**Your instructions**
Needed from the data below: all lines that contain the word "beschikking".

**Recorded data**
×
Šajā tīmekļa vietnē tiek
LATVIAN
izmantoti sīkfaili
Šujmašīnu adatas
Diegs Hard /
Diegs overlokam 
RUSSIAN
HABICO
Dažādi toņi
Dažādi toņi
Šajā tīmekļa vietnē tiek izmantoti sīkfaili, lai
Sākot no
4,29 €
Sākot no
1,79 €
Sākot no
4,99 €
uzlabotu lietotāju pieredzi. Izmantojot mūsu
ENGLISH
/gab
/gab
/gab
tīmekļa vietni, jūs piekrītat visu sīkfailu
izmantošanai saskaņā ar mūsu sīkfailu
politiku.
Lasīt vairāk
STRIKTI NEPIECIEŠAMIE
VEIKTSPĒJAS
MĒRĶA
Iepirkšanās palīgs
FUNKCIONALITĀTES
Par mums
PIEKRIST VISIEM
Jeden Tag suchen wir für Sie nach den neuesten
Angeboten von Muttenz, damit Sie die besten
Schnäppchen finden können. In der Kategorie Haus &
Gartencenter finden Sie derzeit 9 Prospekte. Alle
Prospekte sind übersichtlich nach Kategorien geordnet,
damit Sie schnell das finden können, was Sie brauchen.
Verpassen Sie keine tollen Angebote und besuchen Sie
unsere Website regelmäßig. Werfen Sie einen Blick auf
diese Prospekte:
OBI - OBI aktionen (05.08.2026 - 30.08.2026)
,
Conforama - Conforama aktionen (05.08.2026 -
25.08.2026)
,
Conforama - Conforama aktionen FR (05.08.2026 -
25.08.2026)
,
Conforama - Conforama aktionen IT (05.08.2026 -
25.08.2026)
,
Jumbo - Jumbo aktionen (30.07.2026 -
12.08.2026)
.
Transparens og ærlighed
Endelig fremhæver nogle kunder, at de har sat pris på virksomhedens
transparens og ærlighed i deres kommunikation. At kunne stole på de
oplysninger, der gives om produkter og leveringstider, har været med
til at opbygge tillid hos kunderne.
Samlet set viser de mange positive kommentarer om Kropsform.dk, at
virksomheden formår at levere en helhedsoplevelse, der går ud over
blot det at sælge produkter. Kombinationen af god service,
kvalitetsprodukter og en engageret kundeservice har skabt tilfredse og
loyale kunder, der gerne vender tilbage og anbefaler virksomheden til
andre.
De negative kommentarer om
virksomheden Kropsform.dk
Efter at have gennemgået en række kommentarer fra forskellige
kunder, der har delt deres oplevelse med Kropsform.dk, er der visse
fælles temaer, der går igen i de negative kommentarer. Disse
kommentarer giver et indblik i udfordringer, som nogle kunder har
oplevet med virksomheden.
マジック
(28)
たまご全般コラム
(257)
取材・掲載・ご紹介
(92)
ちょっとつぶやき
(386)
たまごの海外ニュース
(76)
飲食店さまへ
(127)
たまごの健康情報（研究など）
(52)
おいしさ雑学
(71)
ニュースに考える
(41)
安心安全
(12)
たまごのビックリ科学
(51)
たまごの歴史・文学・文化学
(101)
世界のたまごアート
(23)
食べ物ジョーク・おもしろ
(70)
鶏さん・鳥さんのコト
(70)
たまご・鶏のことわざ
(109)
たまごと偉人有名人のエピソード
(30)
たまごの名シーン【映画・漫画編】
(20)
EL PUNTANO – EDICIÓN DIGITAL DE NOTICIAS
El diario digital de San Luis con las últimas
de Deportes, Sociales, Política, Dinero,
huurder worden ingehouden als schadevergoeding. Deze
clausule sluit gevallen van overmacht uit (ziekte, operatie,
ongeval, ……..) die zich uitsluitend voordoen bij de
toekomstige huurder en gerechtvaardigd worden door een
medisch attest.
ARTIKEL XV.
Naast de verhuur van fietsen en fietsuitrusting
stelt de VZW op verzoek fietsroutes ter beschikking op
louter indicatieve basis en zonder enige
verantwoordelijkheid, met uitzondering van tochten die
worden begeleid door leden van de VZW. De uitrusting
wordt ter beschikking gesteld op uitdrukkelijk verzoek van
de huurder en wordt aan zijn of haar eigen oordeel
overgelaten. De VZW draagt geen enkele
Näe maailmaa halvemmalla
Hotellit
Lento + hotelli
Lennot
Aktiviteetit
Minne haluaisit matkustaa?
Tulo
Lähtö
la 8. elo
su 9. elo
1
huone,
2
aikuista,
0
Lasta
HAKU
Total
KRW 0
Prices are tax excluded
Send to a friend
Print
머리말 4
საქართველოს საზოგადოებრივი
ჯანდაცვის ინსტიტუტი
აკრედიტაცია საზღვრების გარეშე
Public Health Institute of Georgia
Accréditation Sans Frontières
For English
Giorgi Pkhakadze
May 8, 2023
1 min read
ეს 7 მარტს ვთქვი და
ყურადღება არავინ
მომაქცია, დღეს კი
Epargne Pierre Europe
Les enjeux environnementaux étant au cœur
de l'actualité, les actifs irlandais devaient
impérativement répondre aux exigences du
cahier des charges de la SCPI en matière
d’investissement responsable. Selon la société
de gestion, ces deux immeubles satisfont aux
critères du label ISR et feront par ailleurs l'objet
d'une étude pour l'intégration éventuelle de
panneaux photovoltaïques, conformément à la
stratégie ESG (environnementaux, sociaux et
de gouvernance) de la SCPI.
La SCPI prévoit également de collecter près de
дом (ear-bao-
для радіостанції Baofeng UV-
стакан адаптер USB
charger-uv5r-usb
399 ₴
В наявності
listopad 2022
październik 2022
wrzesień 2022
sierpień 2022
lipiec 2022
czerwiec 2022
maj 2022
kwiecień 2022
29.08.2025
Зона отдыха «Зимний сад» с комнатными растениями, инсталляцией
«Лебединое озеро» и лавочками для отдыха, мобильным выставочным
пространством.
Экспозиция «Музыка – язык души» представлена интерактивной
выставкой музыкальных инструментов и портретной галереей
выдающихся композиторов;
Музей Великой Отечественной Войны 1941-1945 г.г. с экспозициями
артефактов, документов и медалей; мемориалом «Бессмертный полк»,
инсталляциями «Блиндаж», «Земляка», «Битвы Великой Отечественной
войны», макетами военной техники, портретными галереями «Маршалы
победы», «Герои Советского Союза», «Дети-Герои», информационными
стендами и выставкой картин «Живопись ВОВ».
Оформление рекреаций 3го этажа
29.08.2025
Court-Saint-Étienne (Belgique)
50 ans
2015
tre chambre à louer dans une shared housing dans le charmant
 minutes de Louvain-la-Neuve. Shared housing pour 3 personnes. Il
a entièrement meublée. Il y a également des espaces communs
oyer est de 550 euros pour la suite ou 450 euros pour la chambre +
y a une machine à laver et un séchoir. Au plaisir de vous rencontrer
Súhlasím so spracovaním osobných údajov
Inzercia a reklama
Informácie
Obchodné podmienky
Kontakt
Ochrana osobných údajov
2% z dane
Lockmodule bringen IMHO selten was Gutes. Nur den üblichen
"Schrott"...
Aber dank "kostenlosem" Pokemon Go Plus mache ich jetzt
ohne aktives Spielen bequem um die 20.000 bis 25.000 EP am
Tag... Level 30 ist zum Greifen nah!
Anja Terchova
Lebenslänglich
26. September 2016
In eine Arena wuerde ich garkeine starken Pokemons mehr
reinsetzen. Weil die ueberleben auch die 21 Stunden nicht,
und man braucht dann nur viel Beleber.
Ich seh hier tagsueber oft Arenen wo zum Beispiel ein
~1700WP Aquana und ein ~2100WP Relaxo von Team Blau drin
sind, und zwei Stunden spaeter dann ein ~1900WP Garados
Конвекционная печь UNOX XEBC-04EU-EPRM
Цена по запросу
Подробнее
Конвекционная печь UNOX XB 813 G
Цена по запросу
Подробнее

**Response to this exercise**
stelt de VZW op verzoek fietsroutes ter beschikking op
wordt ter beschikking gesteld op uitdrukkelijk verzoek van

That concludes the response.